» **AIM OF THE TASK**
As soon as the line containing "vfov_deg: 32.6" appears, copy it and every following line word for word until the records end.

*** RECORDS SHOWN ***

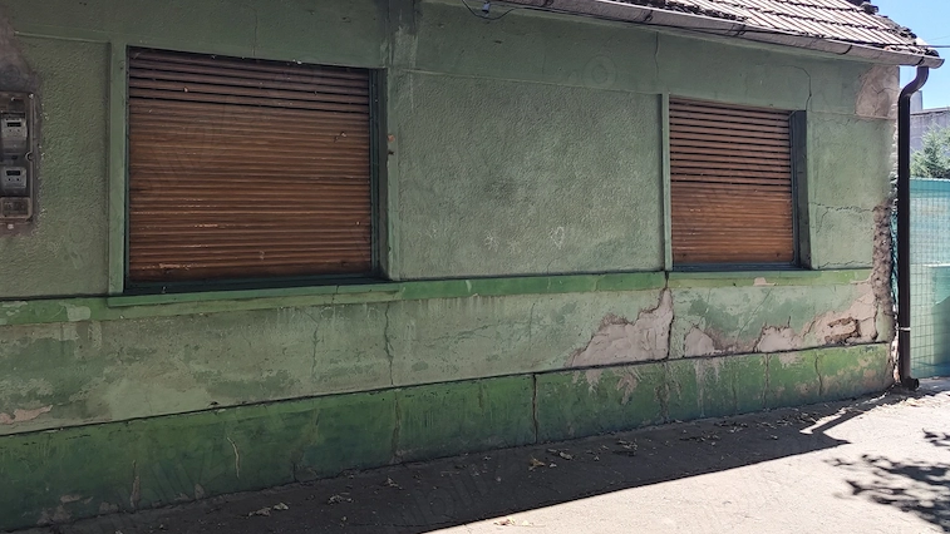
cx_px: 335
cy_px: 177
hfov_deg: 54.4
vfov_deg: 32.6
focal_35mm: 36
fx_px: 907
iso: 50
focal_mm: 4.71
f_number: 1.79
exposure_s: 1/173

*** End of RECORDS SHOWN ***

» **ANSWER FOR THIS EXERCISE**
vfov_deg: 32.6
focal_35mm: 36
fx_px: 907
iso: 50
focal_mm: 4.71
f_number: 1.79
exposure_s: 1/173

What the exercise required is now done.